If the file starts with the shebang #!, the kernel recognizes this as a “script”. It parses the rest of the line to get the interpreter path (like /bin/bash) and an optional argument (like -e). Then, instead of executing the script file directly, the kernel rewrites the execution context: it replaces the target of the current execve() with the interpreter, and adjusts the argument list to include the script as an argument.

Internally, the kernel opens the interpreter, switches the current exec target to it by updating bprm->file¹, preparing the exec state and re-entering the loader – all inside the same execve().

/* fs/binfmt_script.c — inside load_script() after parsing the #! line */
file = open_exec(interp);              /* open the interpreter, e.g. /bin/bash */
if (IS_ERR(file))
    return PTR_ERR(file);

bprm->file = file;                     /* switch current exec target to interp */
retval = prepare_binprm(bprm);         /* refresh headers/creds/argv buffer    */
if (retval < 0)
    return retval;

return search_binary_handler(bprm);    /* re-enter loader; ELF claims interp   */

This is why you need x permission on the script: because you’re asking the kernel to execute it as a program.
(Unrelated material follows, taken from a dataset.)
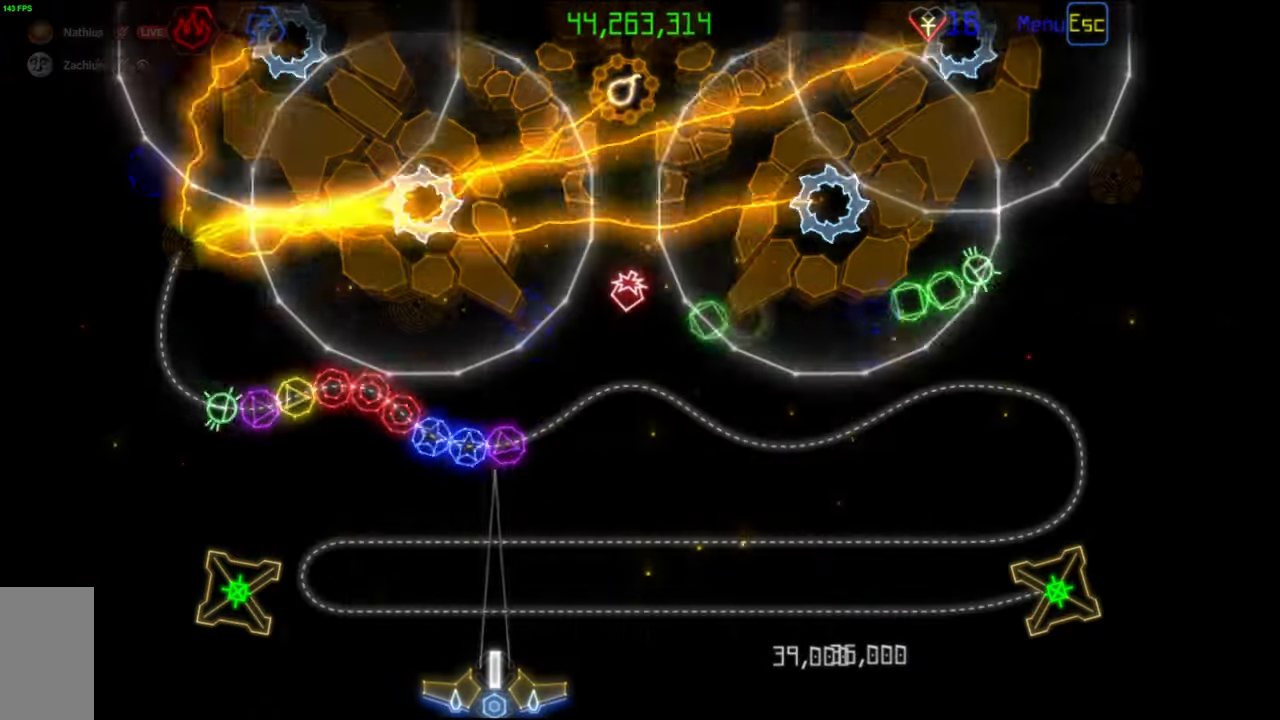
{"keys": [], "mouse": [], "events": [[367, "mouse_left", "down"], [450, "mouse_left", "up"]]}
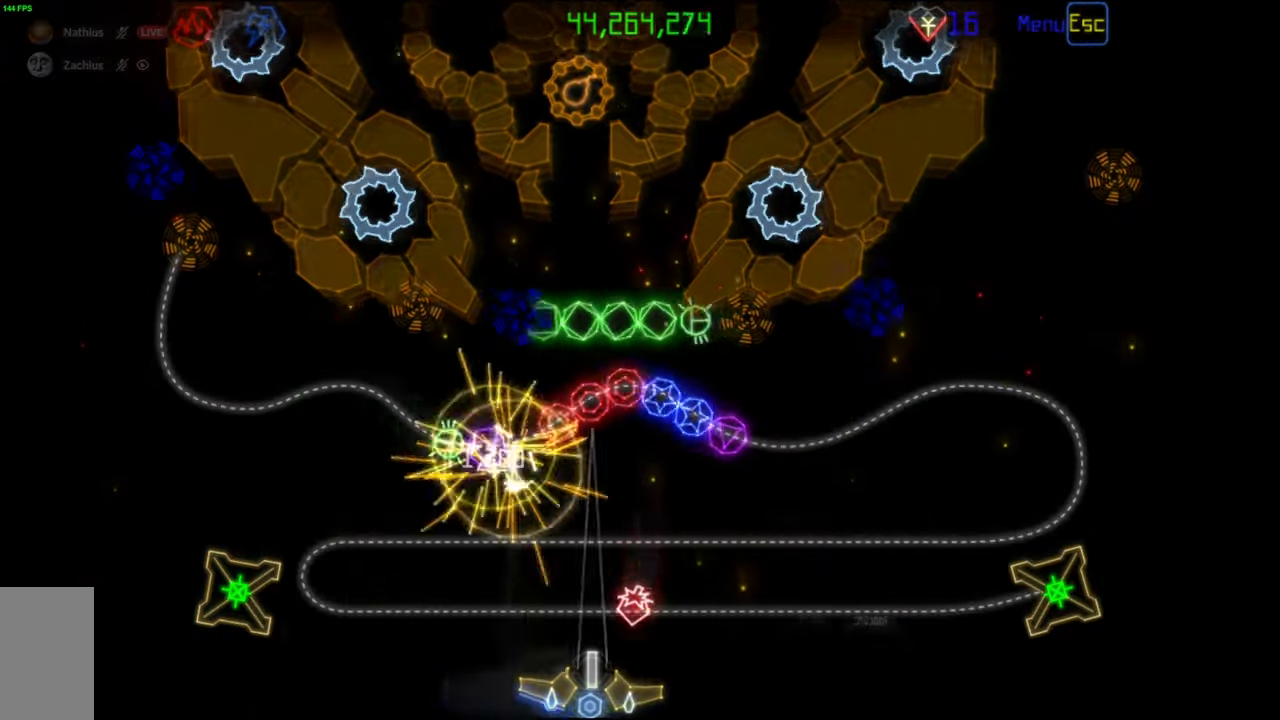
{"keys": [], "mouse": ["left"], "events": [[500, "mouse_left", "down"]]}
Even though the interpreter will be /bin/bash, that doesn’t happen unless the kernel first accepts the file as an executable. And that requires x. If you only have read permission, execve() fails before the kernel even checks for a shebang.

Note: the interpreter must be able to read the script, so in practice the script also needs read permission, or the interpreter will fail opening it.

Contrast that with:

bash myscript.sh

Here the shell forks and explicitly calls execve("/bin/bash", ["bash", "myscript.sh"], ...). No need for a shebang and for the script to be executable. You’re running bash, and the script is just a data file that gets opened and read by the interpreter. In both of these cases you’re spawning a new process, so any changes the script makes — environment variables, cd, alias etc., vanish when it exits.
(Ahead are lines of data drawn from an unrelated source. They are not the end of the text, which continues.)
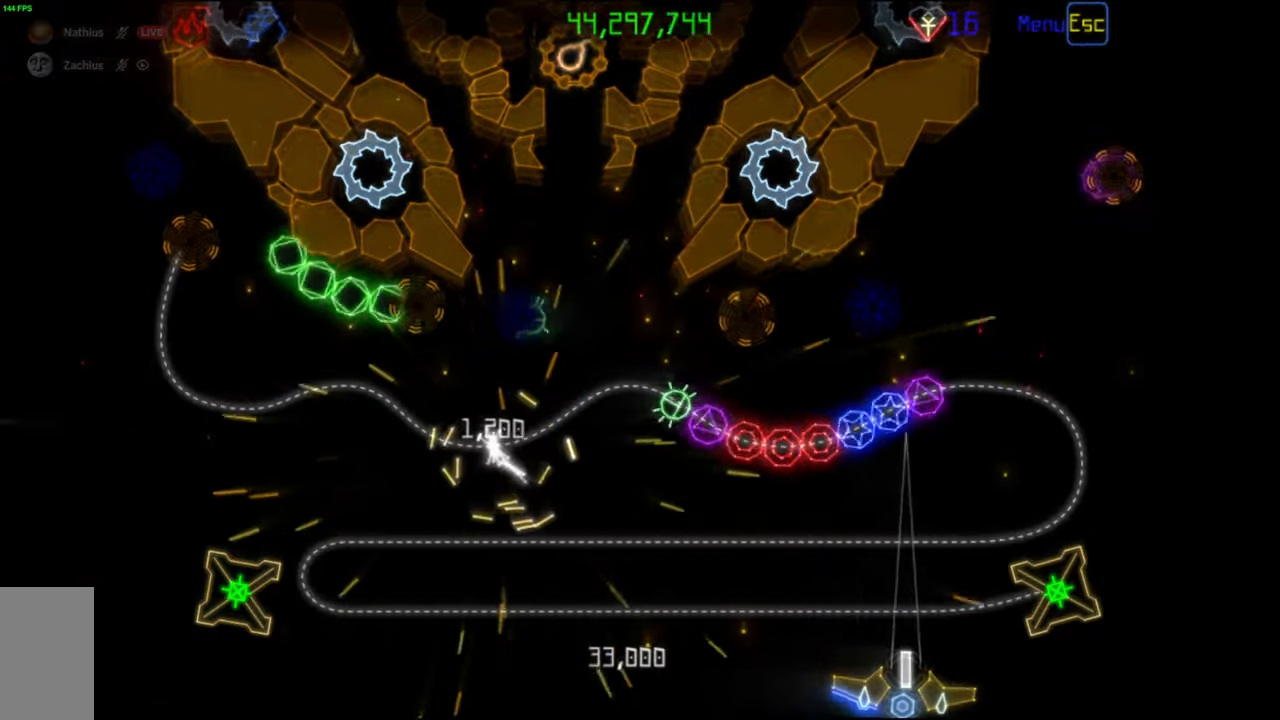
{"keys": [], "mouse": ["left"], "events": [[83, "mouse_left", "up"], [450, "mouse_left", "down"]]}
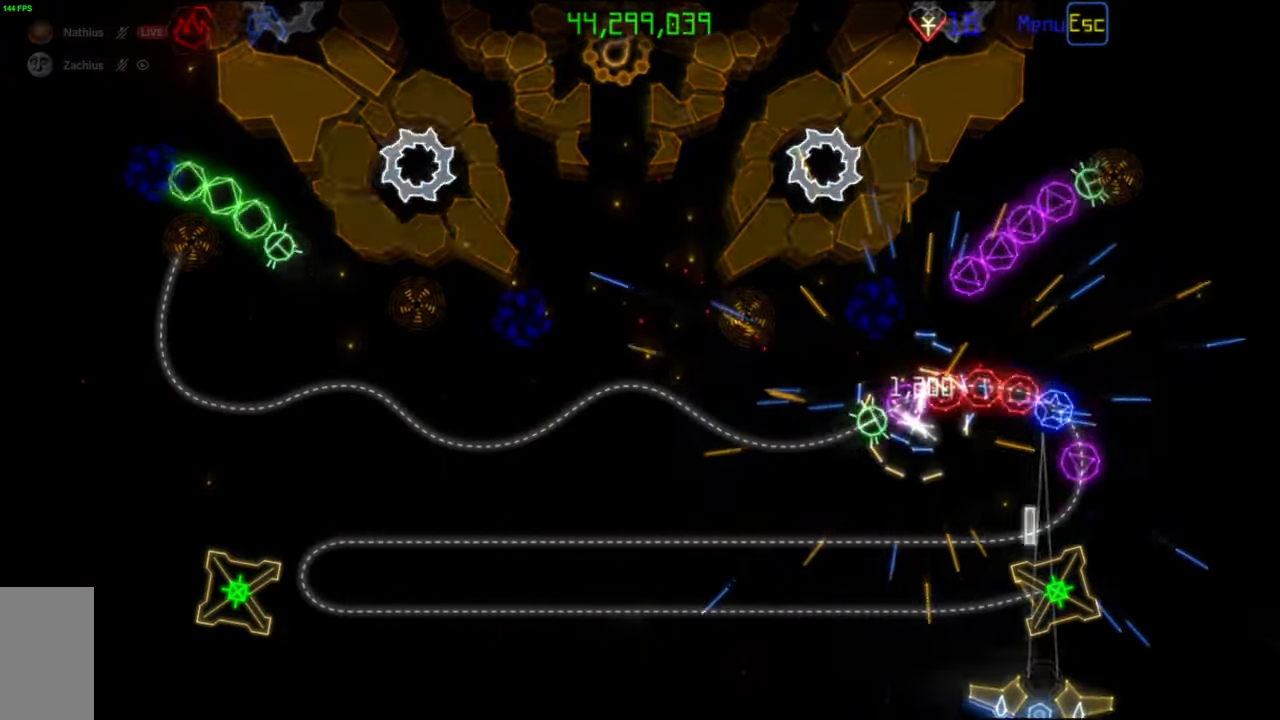
{"keys": [], "mouse": ["left"], "events": [[33, "mouse_left", "up"], [483, "mouse_left", "down"]]}
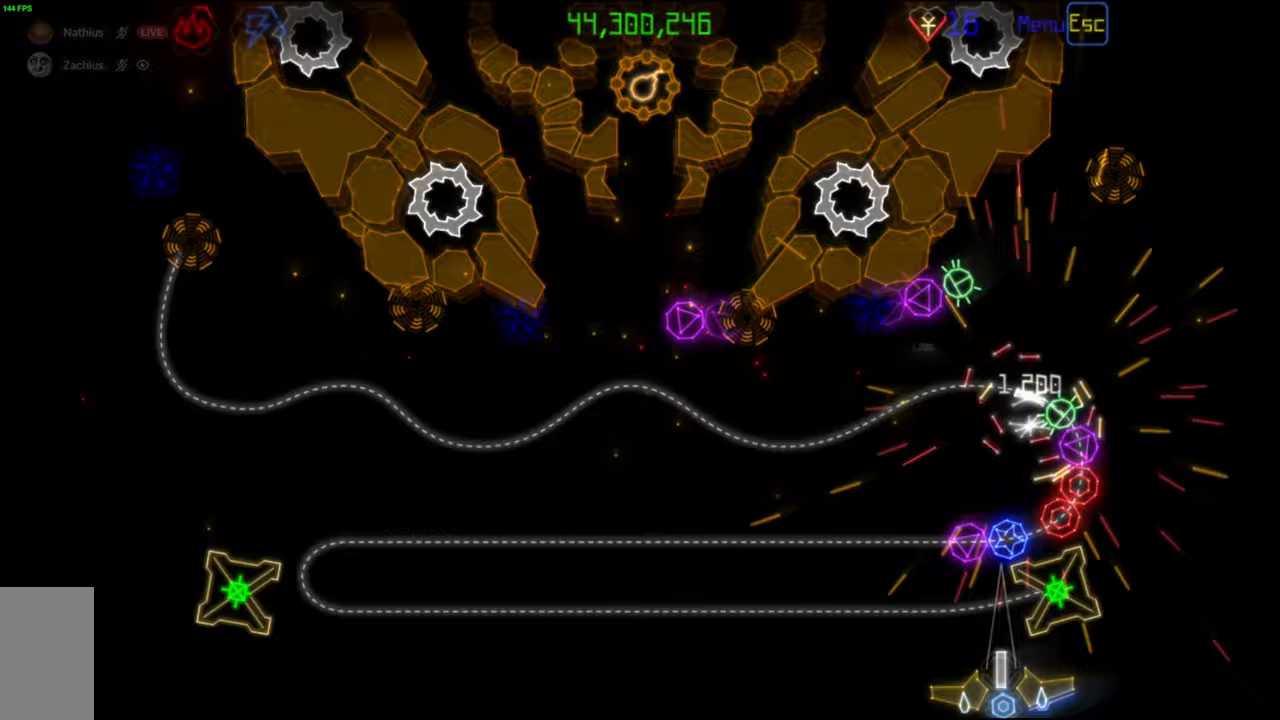
{"keys": [], "mouse": [], "events": [[67, "mouse_left", "up"], [400, "mouse_left", "down"], [500, "mouse_left", "up"]]}
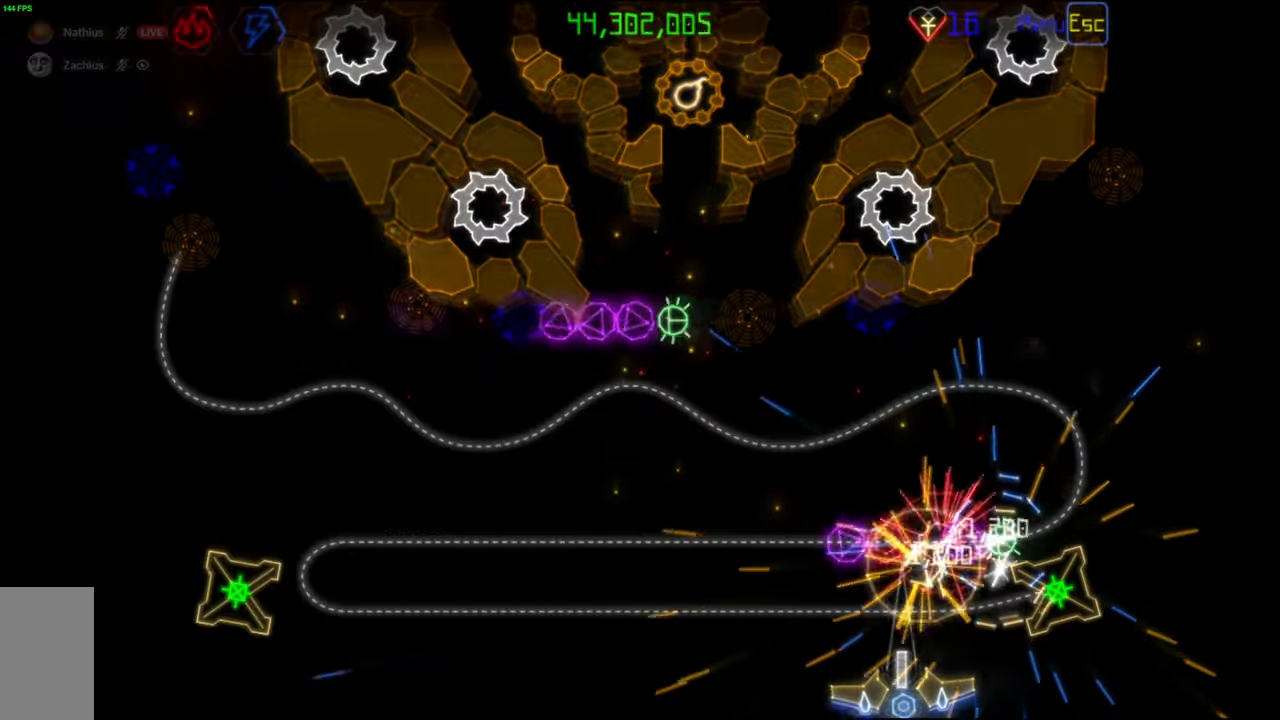
{"keys": [], "mouse": [], "events": [[300, "mouse_left", "down"], [383, "mouse_left", "up"]]}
You can also hand your current shell over to the script with:

exec ./myscript.sh

The exec is a shell builtin that does not fork: the shell itself calls execve("./myscript.sh", ...) and is replaced by the interpreter chosen via the shebang. Same permissions rules as ./myscript.sh (needs x, and practically r). Your shell’s PID becomes the script’s interpreter and there’s no return to the old shell when it finishes. Note that exec used only with redirections (without a command) doesn’t call execve(); it just rewires the current shell’s file descriptors.

exec >out.log 2>&1

echo "this goes to out.log"
printf 'pid=%s\n' "$$"                   # still same shell, continues running

# Restore to the terminal (Linux TTY)
exec >/dev/tty 2>&1
echo "back on screen"

Now, sourcing is a completely different mechanism. When you do:

source myscript.sh

(or . myscript.sh), the shell doesn’t fork, and there’s no execve(). It just opens the file, parses it, and evaluates each command directly in the current shell process. It’s as if you typed them into your terminal, except with proper parsing and file context. Because it’s not executed as a program, sourcing doesn’t require x permission or a shebang. Only read access. And since it runs in the same process, any changes persist:

# myscript.sh
export VAR=42

source myscript.sh
echo $VAR  # prints 42

TL;DR: executing a script runs it in a separate process whose image is the interpreter; exec replaces your current shell with that interpreter; sourcing feeds the file into your current shell without creating a new process and has persistent effects.